**Exercise prompt**
Where the records below show the word "https" in a line, please copy that line.

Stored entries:
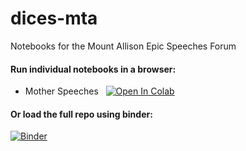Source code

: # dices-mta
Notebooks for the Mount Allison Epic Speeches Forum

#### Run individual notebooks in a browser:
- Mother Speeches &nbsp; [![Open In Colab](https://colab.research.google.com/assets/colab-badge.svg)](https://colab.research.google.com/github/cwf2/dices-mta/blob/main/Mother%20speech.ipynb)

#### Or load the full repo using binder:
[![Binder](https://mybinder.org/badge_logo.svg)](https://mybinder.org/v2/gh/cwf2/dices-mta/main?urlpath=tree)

==

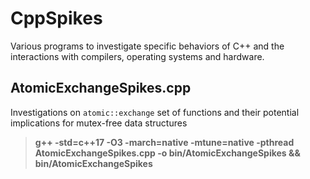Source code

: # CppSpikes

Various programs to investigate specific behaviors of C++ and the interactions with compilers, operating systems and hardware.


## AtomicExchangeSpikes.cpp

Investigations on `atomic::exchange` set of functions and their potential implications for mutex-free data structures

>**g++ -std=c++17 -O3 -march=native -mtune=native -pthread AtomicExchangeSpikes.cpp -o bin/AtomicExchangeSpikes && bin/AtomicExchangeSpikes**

**Result below**
- Mother Speeches &nbsp; [![Open In Colab](https://colab.research.google.com/assets/colab-badge.svg)](https://colab.research.google.com/github/cwf2/dices-mta/blob/main/Mother%20speech.ipynb)
[![Binder](https://mybinder.org/badge_logo.svg)](https://mybinder.org/v2/gh/cwf2/dices-mta/main?urlpath=tree)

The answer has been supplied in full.